Patrick Balkany pourra donc sortir de prison dans les prochaines heures.

L'avocat avait saisi la cour d'appel de deux recours: une demande de mise en liberté dans le volet blanchiment et une demande de suppression de la caution de 500 000 € imposée dans le cadre de son contrôle judiciaire dans le volet fraude fiscale.

"Là, l'objectif exclusif est que Patrick Balkany puisse aller se soigner".

La cour d'appel de Paris a autorisé mercredi la mise en liberté pour raisons de santé du maire LR de Levallois-Perret Patrick Balkany, 71 ans, incarcéré depuis le 13 septembre, après ses condamnations pour fraude fiscale puis pour blanchiment aggravé. D'après une expertise médicale, l'élu souffre d'une grave pathologie digestive et d'un "état dépressif marqué", jugés incompatibles avec la détention.

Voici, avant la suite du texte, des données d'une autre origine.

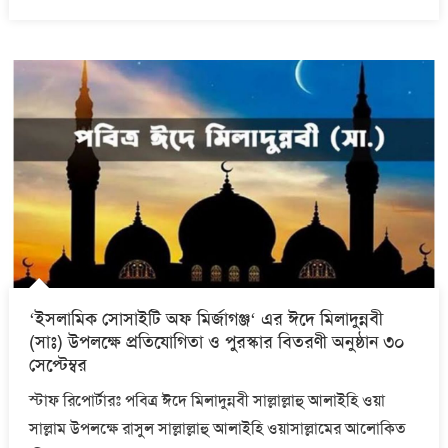
on
‘ইসলামিক সোসাইটি অফ মির্জাগঞ্জ‘ এর ঈদে মিলাদুন্নবী
(সাঃ) উপলক্ষে প্রতিযোগিতা ও পুরস্কার বিতরণী অনুষ্ঠান ৩০
সেপ্টেম্বর
স্টাফ রিপোর্টারঃ পবিত্র ঈদে মিলাদুন্নবী সাল্লাল্লাহু আলাইহি ওয়া
সাল্লাম উপলক্ষে রাসুল সাল্লাল্লাহু আলাইহি ওয়াসাল্লামের আলোকিত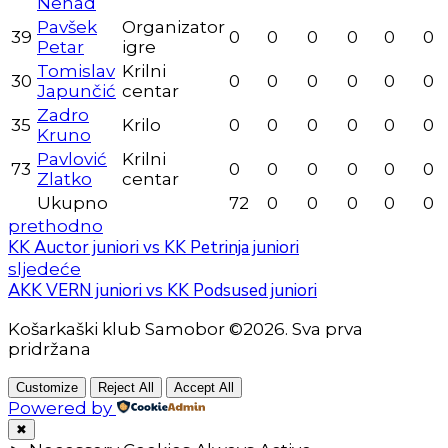
Nenad
Pavšek
Organizator
39
0
0
0
0
0
0
Petar
igre
Tomislav
Krilni
30
0
0
0
0
0
0
Japunčić
centar
Zadro
35
Krilo
0
0
0
0
0
0
Kruno
Pavlović
Krilni
73
0
0
0
0
0
0
Zlatko
centar
Ukupno
72
0
0
0
0
0
prethodno
KK Auctor juniori vs KK Petrinja juniori
sljedeće
AKK VERN juniori vs KK Podsused juniori
Košarkaški klub Samobor ©2026. Sva prva
pridržana
Customize
Reject All
Accept All
Powered by
✖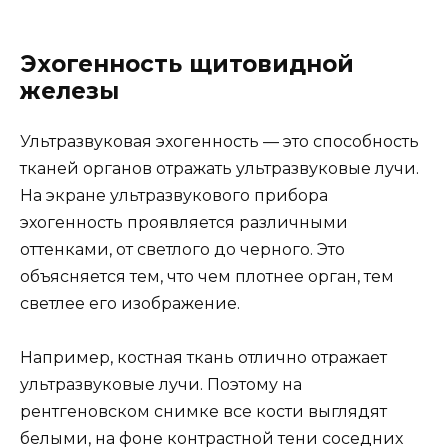
Эхогенность щитовидной
железы
Ультразвуковая эхогенность — это способность
тканей органов отражать ультразвуковые лучи.
На экране ультразвукового прибора
эхогенность проявляется различными
оттенками, от светлого до черного. Это
объясняется тем, что чем плотнее орган, тем
светлее его изображение.
Например, костная ткань отлично отражает
ультразвуковые лучи. Поэтому на
рентгеновском снимке все кости выглядят
белыми, на фоне контрастной тени соседних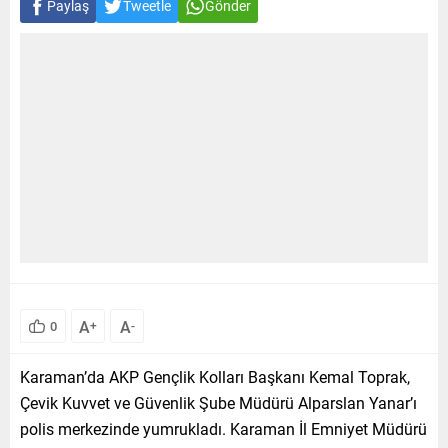
Paylaş
Tweetle
Gönder
A
A
0
+
-
Karaman’da AKP Gençlik Kolları Başkanı Kemal Toprak,
Çevik Kuvvet ve Güvenlik Şube Müdürü Alparslan Yanar’ı
polis merkezinde yumrukladı. Karaman İl Emniyet Müdürü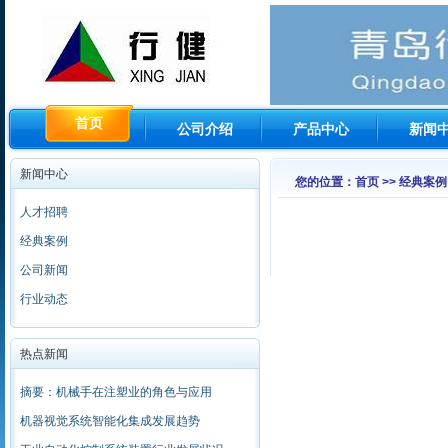
首页
公司介绍
产品中心
新闻
新闻中心
您的位置：首页 >> 经典案例
人才招聘
经典案例
公司新闻
行业动态
热点新闻
摘要：机械手在注塑业的角色与应用
机器视觉系统智能化集成发展趋势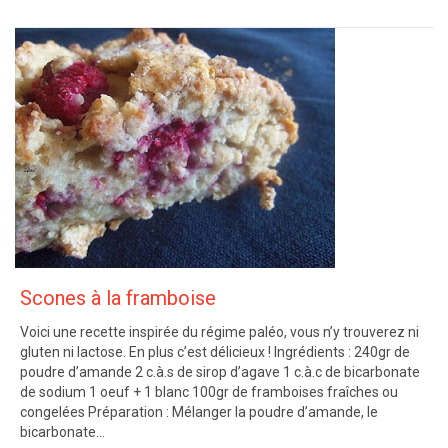
Scones à la framboise
Voici une recette inspirée du régime paléo, vous n’y trouverez ni
gluten ni lactose. En plus c’est délicieux ! Ingrédients : 240gr de
poudre d’amande 2 c.à.s de sirop d’agave 1 c.à.c de bicarbonate
de sodium 1 oeuf + 1 blanc 100gr de framboises fraîches ou
congelées Préparation : Mélanger la poudre d’amande, le
bicarbonate…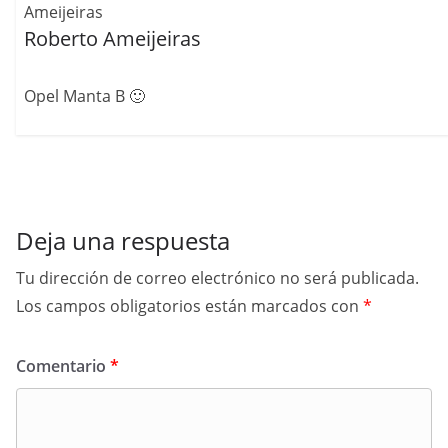
Roberto Ameijeiras
Opel Manta B 🙂
Deja una respuesta
Tu dirección de correo electrónico no será publicada.
Los campos obligatorios están marcados con
*
Comentario
*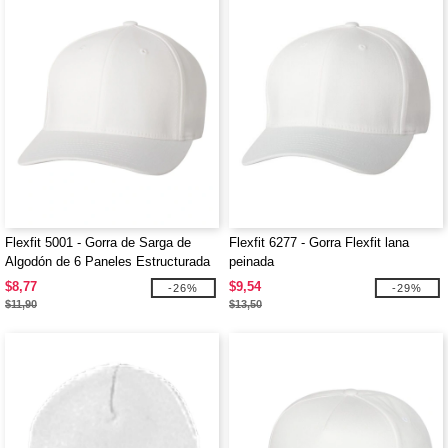
Flexfit 5001 - Gorra de Sarga de
Flexfit 6277 - Gorra Flexfit lana
Algodón de 6 Paneles Estructurada
peinada
de Perfil Medio
$8,77
$9,54
-26%
-29%
$11,90
$13,50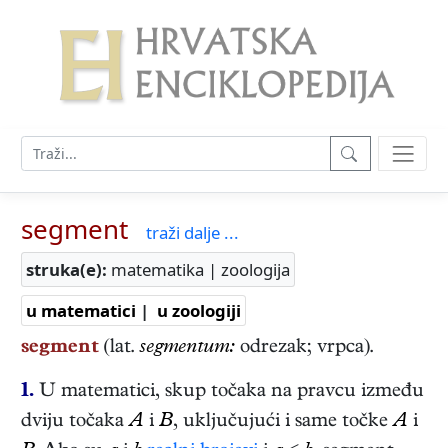
segment
traži dalje ...
struka(e):
matematika | zoologija
u matematici
|
u zoologiji
segment
(lat.
segmentum:
odrezak; vrpca).
1.
U matematici, skup točaka na pravcu između
dviju točaka
A
i
B
, uključujući i same točke
A
i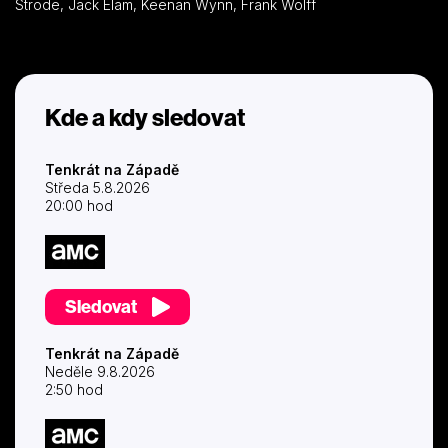
Strode, Jack Elam, Keenan Wynn, Frank Wolff
Kde a kdy sledovat
Tenkrát na Západě
Středa 5.8.2026
20:00 hod
Sledovat
Tenkrát na Západě
Neděle 9.8.2026
2:50 hod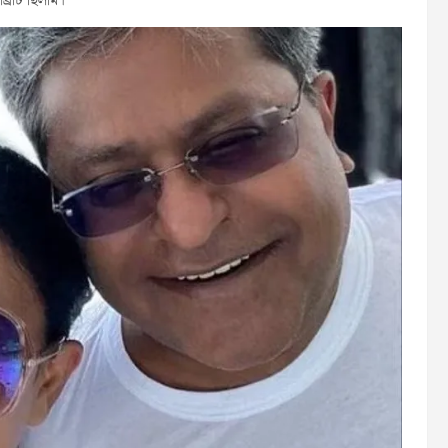
রিটি ছিলাম।’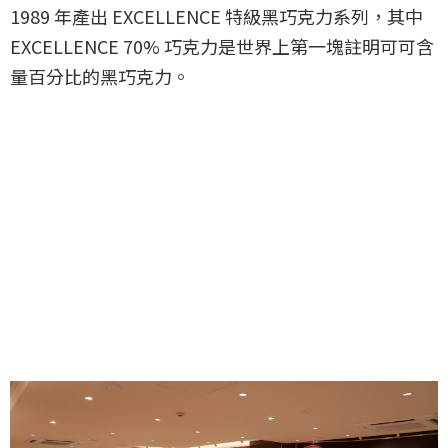
1989 年產出 EXCELLENCE 特級黑巧克力系列，其中
EXCELLENCE 70% 巧克力是世界上第一塊註明可可含
量百分比的黑巧克力。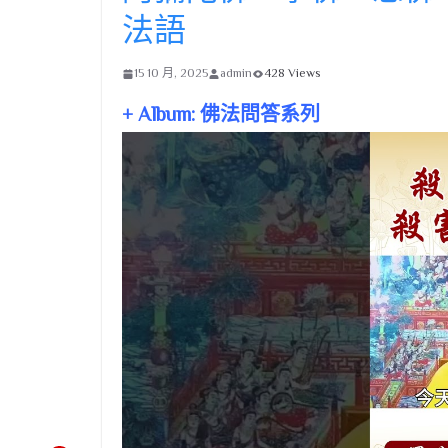
法語
15 10 月, 2025
admin
428 Views
+ Album: 佛法問答系列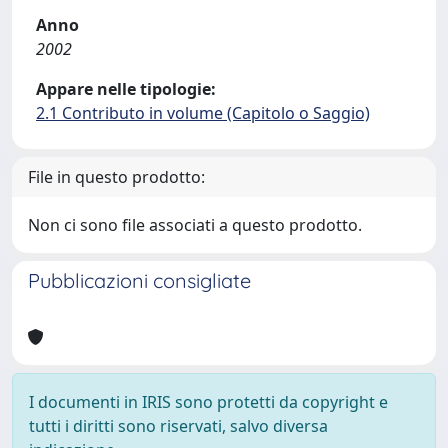
Anno
2002
Appare nelle tipologie:
2.1 Contributo in volume (Capitolo o Saggio)
File in questo prodotto:
Non ci sono file associati a questo prodotto.
Pubblicazioni consigliate
I documenti in IRIS sono protetti da copyright e
tutti i diritti sono riservati, salvo diversa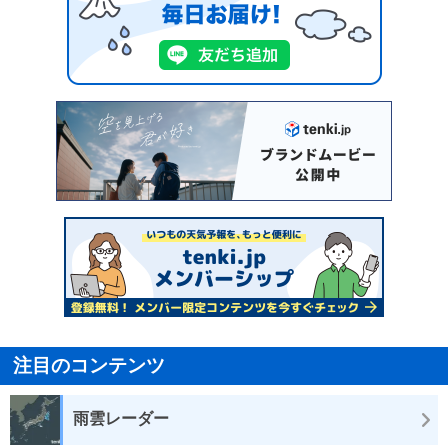
注目のコンテンツ
雨雲レーダー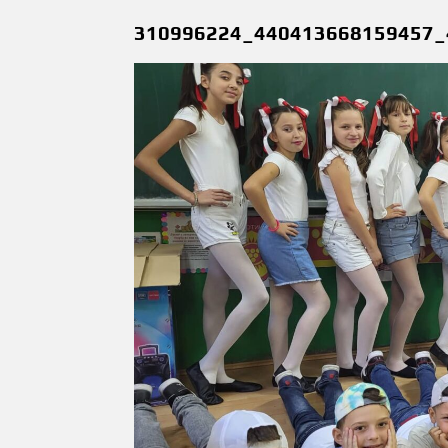
310996224_440413668159457_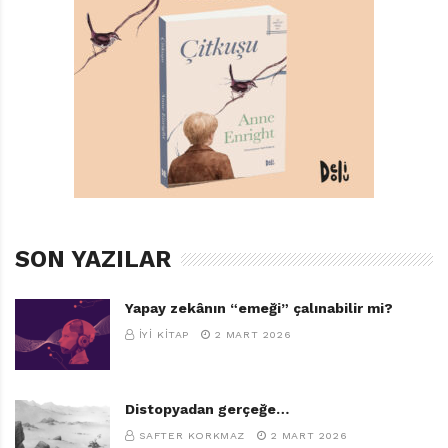
TAGS:
CORINNA LUYKEN
,
EKSIK PARÇA YAYINLARI
,
KALBIM
SON YAZILAR
Yapay zekânın “emeği” çalınabilir mi?
İYI KITAP
2 MART 2026
Distopyadan gerçeğe…
SAFTER KORKMAZ
2 MART 2026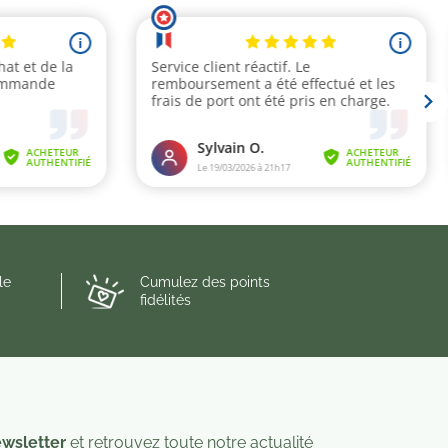
le
Cumulez des points
fidélités
wsletter
et retrouvez toute notre actualité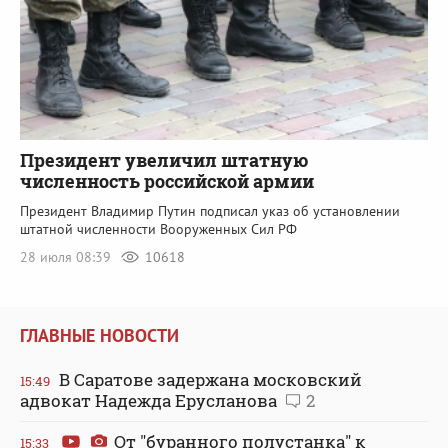
Президент увеличил штатную
численность российской армии
Президент Владимир Путин подписал указ об установлении
штатной численности Вооруженных Сил РФ
28 июля 08:39
10618
ГЛАВНЫЕ НОВОСТИ
В Саратове задержана московский
15:49
адвокат Надежда Ерусланова
2
От "буранного полустанка" к
15:33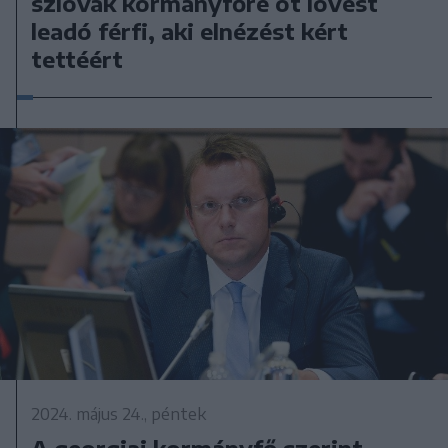
szlovák kormányfőre öt lövést
leadó férfi, aki elnézést kért
tettéért
2024. május 24., péntek
A georgiai kormányfő szerint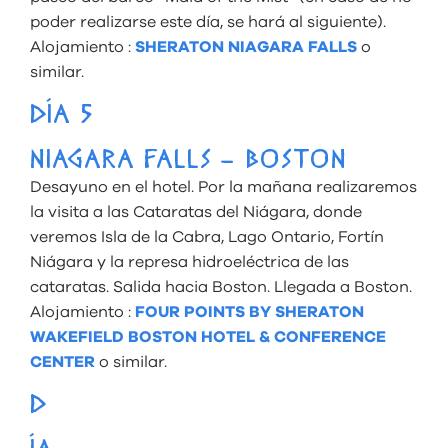
poder realizarse este día, se hará al siguiente).
Alojamiento :
SHERATON NIAGARA FALLS
o
similar.
DÍA 5
NIAGARA FALLS – BOSTON
Desayuno en el hotel. Por la mañana realizaremos
la visita a las Cataratas del Niágara, donde
veremos Isla de la Cabra, Lago Ontario, Fortín
Niágara y la represa hidroeléctrica de las
cataratas. Salida hacia Boston. Llegada a Boston.
Alojamiento :
FOUR POINTS BY SHERATON
WAKEFIELD BOSTON HOTEL & CONFERENCE
CENTER
o similar.
D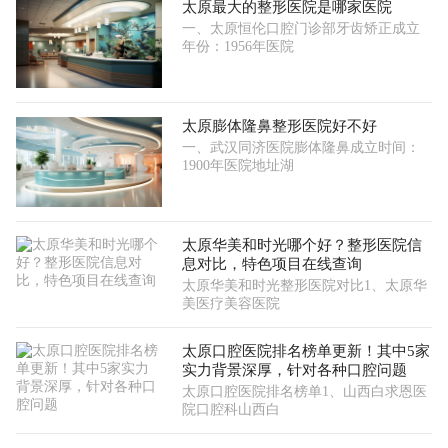
太原最大的整形医院是哪家医院
一、太原恒伦口腔门诊部牙齿矫正成立
年份：1956年医院
太原膨体隆鼻整形医院好不好
一、武汉同济医院膨体隆鼻成立时间：
1900年医院地址湖
太原华美和时光哪个好？整形医院信
息对比，特色项目在线查询
太原华美和时光整形医院对比1、太原华
美医疗美容医院
太原口腔医院排名榜单更新！其中5家
实力背景深厚，针对各种口腔问题
太原口腔医院排名榜单1、山西白求恩医
院口腔科山西白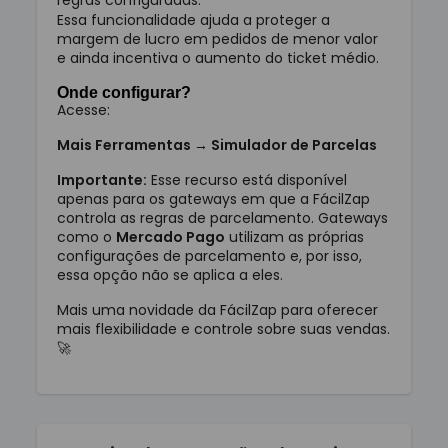
regras configuradas.
Essa funcionalidade ajuda a proteger a
margem de lucro em pedidos de menor valor
e ainda incentiva o aumento do ticket médio.
Onde configurar?
Acesse:
Mais Ferramentas → Simulador de Parcelas
Importante:
Esse recurso está disponível
apenas para os gateways em que a FácilZap
controla as regras de parcelamento. Gateways
como o
Mercado Pago
utilizam as próprias
configurações de parcelamento e, por isso,
essa opção não se aplica a eles.
Mais uma novidade da FácilZap para oferecer
mais flexibilidade e controle sobre suas vendas.
🚀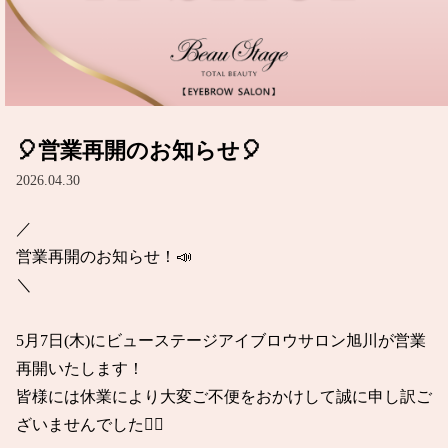
🎈営業再開のお知らせ🎈
2026.04.30
／

営業再開のお知らせ！📣

＼

5月7日(木)にビューステージアイブロウサロン旭川が営業
再開いたします！

皆様には休業により大変ご不便をおかけして誠に申し訳ご
ざいませんでした🙇‍♀️
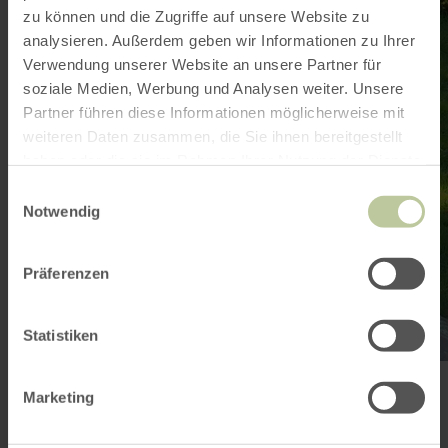
zu können und die Zugriffe auf unsere Website zu
analysieren. Außerdem geben wir Informationen zu Ihrer
Verwendung unserer Website an unsere Partner für
soziale Medien, Werbung und Analysen weiter. Unsere
Partner führen diese Informationen möglicherweise mit
weiteren Daten zusammen, die Sie ihnen bereitgestellt
haben oder die sie im Rahmen Ihrer Nutzung der Dienste
gesammelt haben.
Einwilligungsauswahl
Notwendig
Präferenzen
Statistiken
WANDERN
01 Dorfrundgang - Simmerath
Marketing
Simmerath
4,2 km
1:30 h
leicht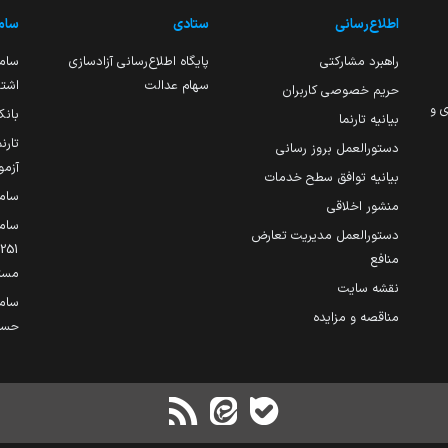
اطلاع‌رسانی
ستادی
ساما
راهبرد مشارکتی
پایگاه اطلاع‌رسانی آزادسازی
ساما
سهام عدالت
اشتغ
حریم خصوصی کاربران
ی و
بانک
بیانیه تارنما
تارن
دستورالعمل بروز رسانی
آزمو
بیانیه توافق سطح خدمات
سام
منشور اخلاقی
ساما
دستورالعمل مدیریت تعارض
منافع
مست
نقشه سایت
سام
مناقصه و مزایده
حساب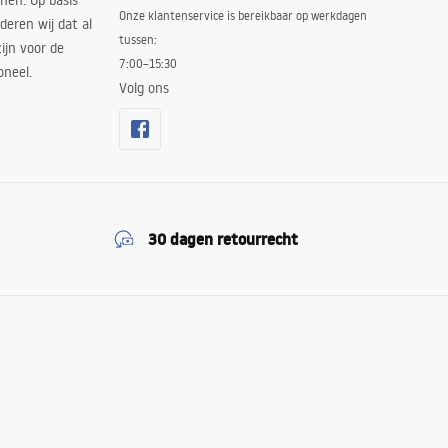
nen. Op basis
Onze klantenservice is bereikbaar op werkdagen
deren wij dat al
tussen:
ijn voor de
7:00–15:30
oneel.
Volg ons
30 dagen retourrecht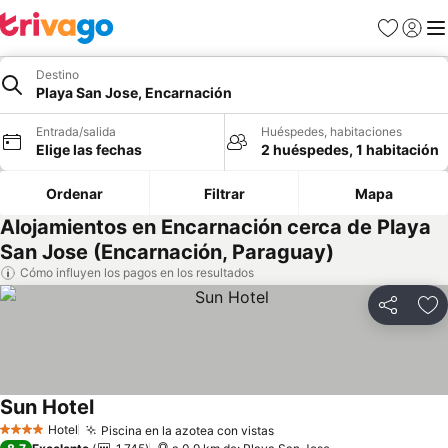
Favoritos
Iniciar 
Me
Destino
Playa San Jose, Encarnación
Entrada/salida
Huéspedes, habitaciones
Elige las fechas
2 huéspedes, 1 habitación
Ordenar
Filtrar
Mapa
Alojamientos en Encarnación cerca de Playa
San Jose (Encarnación, Paraguay)
Cómo influyen los pagos en los resultados
Compartir
Añ
Sun Hotel
Hotel
Piscina en la azotea con vistas
4 Estrellas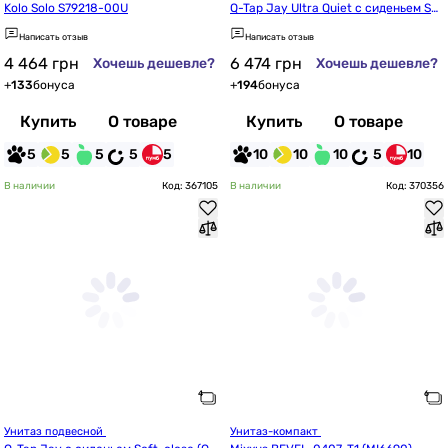
Kolo Solo S79218-00U
Q-Tap Jay Ultra Quiet с сиденьем Sof
t-close QT07335177W
Написать отзыв
Написать отзыв
4 464
грн
6 474
грн
Хочешь дешевле?
Хочешь дешевле?
+
133
бонуса
+
194
бонуса
Купить
О товаре
Купить
О товаре
5
5
5
5
5
10
10
10
5
10
В наличии
Код: 367105
В наличии
Код: 370356
Унитаз подвесной 
Унитаз-компакт 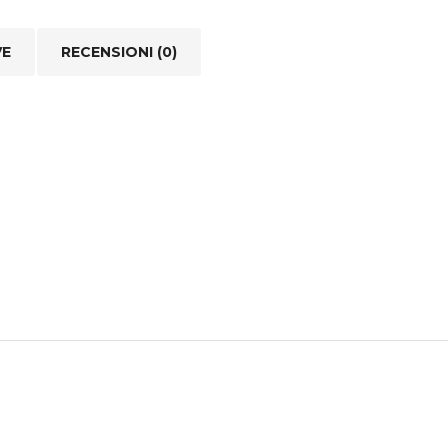
VE
RECENSIONI (0)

Le maire de Levallois n'est déjà plus selon sa famille qu'un futur retraité, un septuagénaire fragile, qui "a perdu près de 30 kg en cinq mois ".

L'édile a été condamné en première instance à cinq ans de prison pour blanchiment aggravé, avec incarcération immédiate.

Les avocats généraux ont aussi requis "l'exécution provisoire de cette peine complémentaire" d'inéligibilité, au nom de "la restauration de l'équilibre social".

Incarcéré depuis la mi-septembre, Patrick Balkany va pouvoir être libéré. "Donc, on ne va pas faire prendre de risque sur la vie d'un homme, quel que soit son degré de culpabilité", souligne mercredi 12 février sur franceinfo Dominique Tiger, le secrétaire général de l'association des contribuables de Levallois-Perret, partie civile au procès des époux Balkany. Son épouse Isabelle a écopé d'une peine de quatre ans d'emprisonnement mais sans mandat de dépôt, au vu de son état de santé. "J'espère qu'il sera à mon côté debout, et pas en fauteuil roulant, quand vous rendrez vos délibérés le 4 mars et le 22 avril".

La justice française soupçonne les Balkany d'avoir dissimulé 13 millions d'euros d'avoirs au fisc entre 2007 et 2014. S'ils ont reconnu quelques "fautes" et la propriété de la villa antillaise, ils contestent vigoureusement le montant des avoirs en cause et se targuent de n'avoir jamais détourné "un centime d'argent public".

Son épouse a écopé pour les mêmes faits de respectivement trois et quatre ans de prison, mais sans mandat de dépôt. Les deux époux ont également été condamnés à 10 ans d'inéligibilité.